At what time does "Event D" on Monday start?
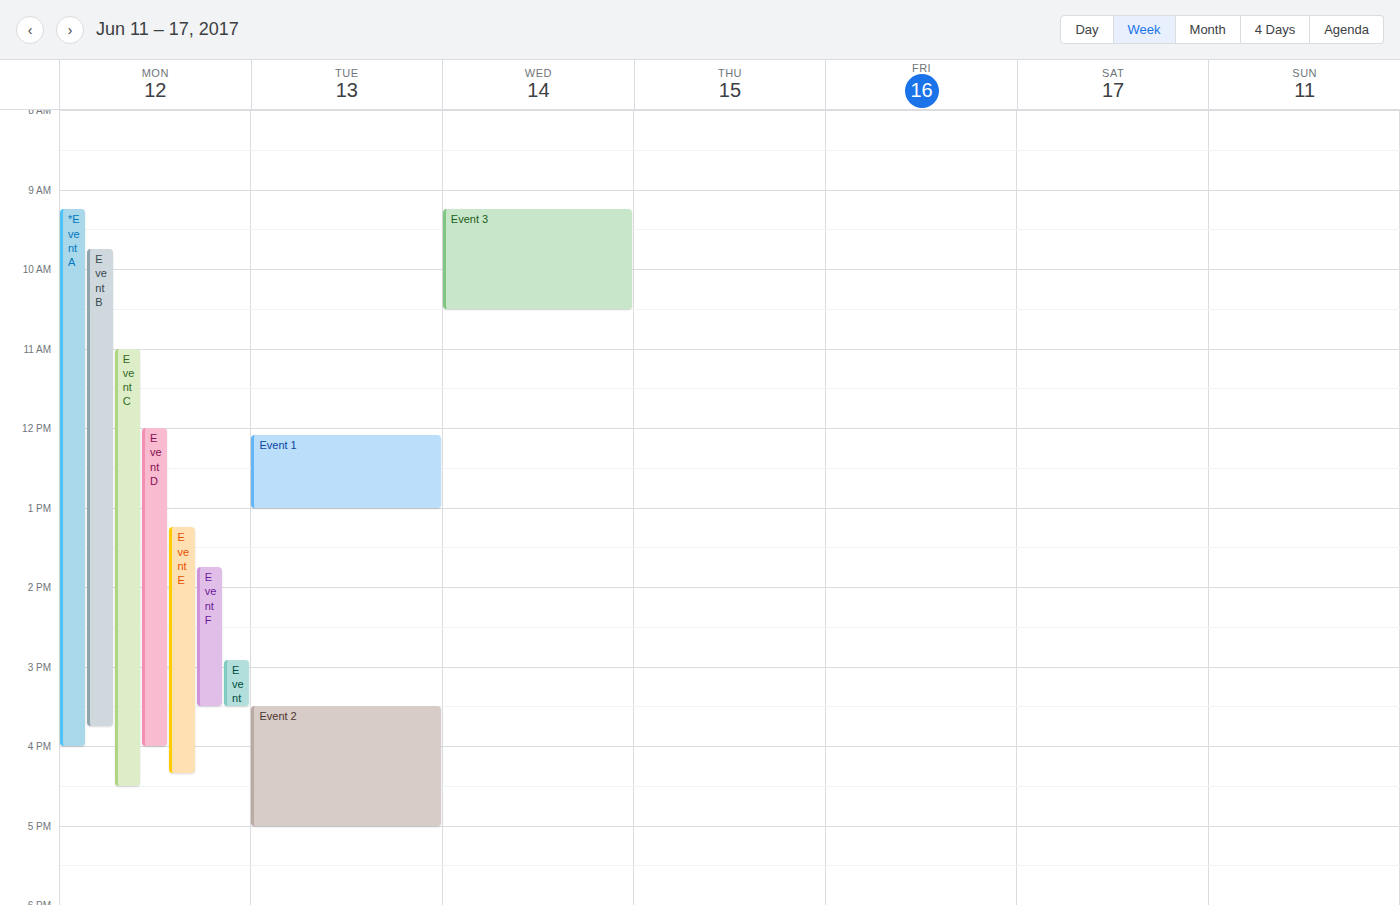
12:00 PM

====

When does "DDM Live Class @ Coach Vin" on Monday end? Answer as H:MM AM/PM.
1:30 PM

====

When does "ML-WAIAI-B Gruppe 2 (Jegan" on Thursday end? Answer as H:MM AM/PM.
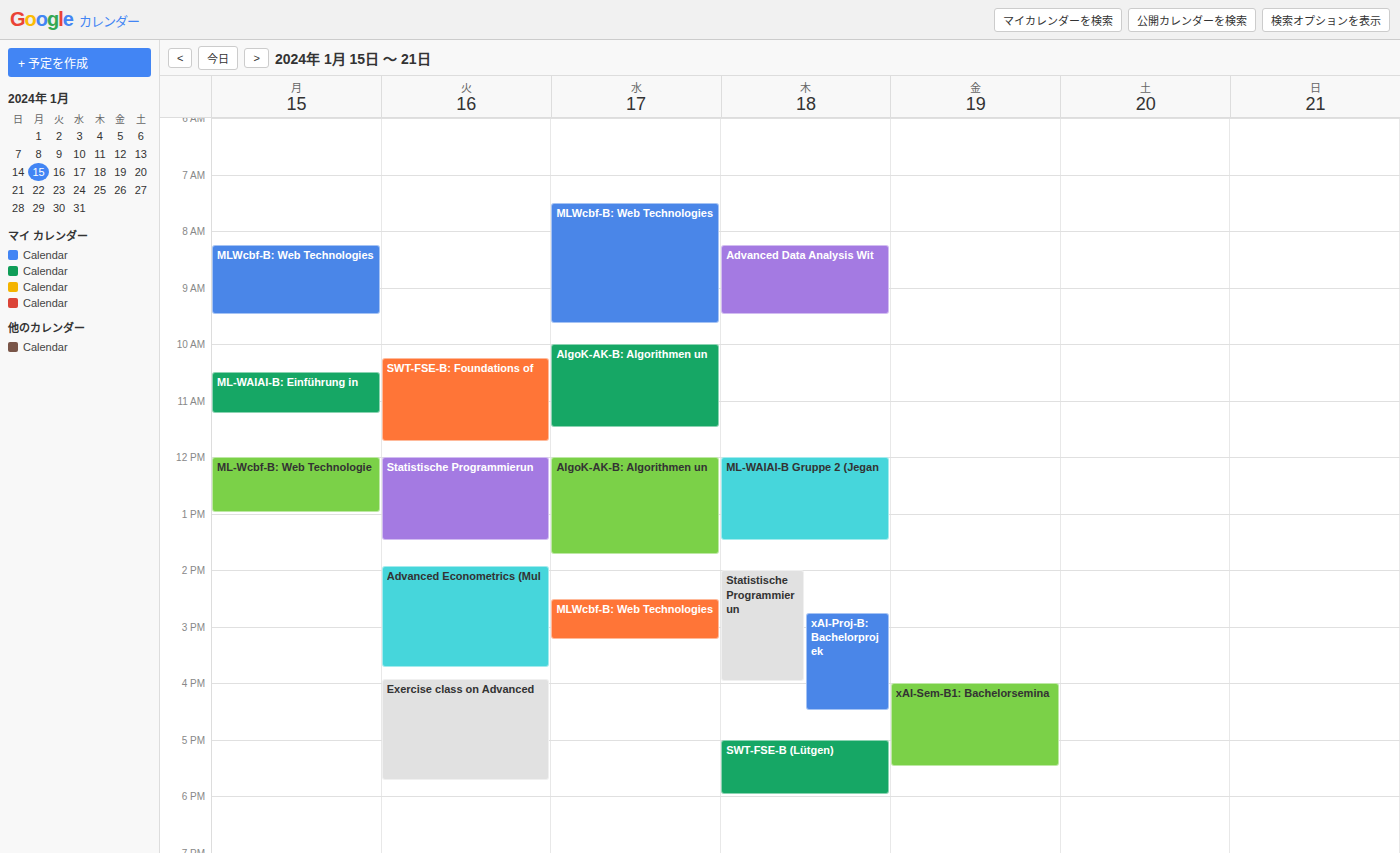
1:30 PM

====

> [Short task] Report each line of the records that contains the word "does", reproducing every such line in full.

> [Solution]
At what time does "Event D" on Monday start?
When does "DDM Live Class @ Coach Vin" on Monday end? Answer as H:MM AM/PM.
When does "ML-WAIAI-B Gruppe 2 (Jegan" on Thursday end? Answer as H:MM AM/PM.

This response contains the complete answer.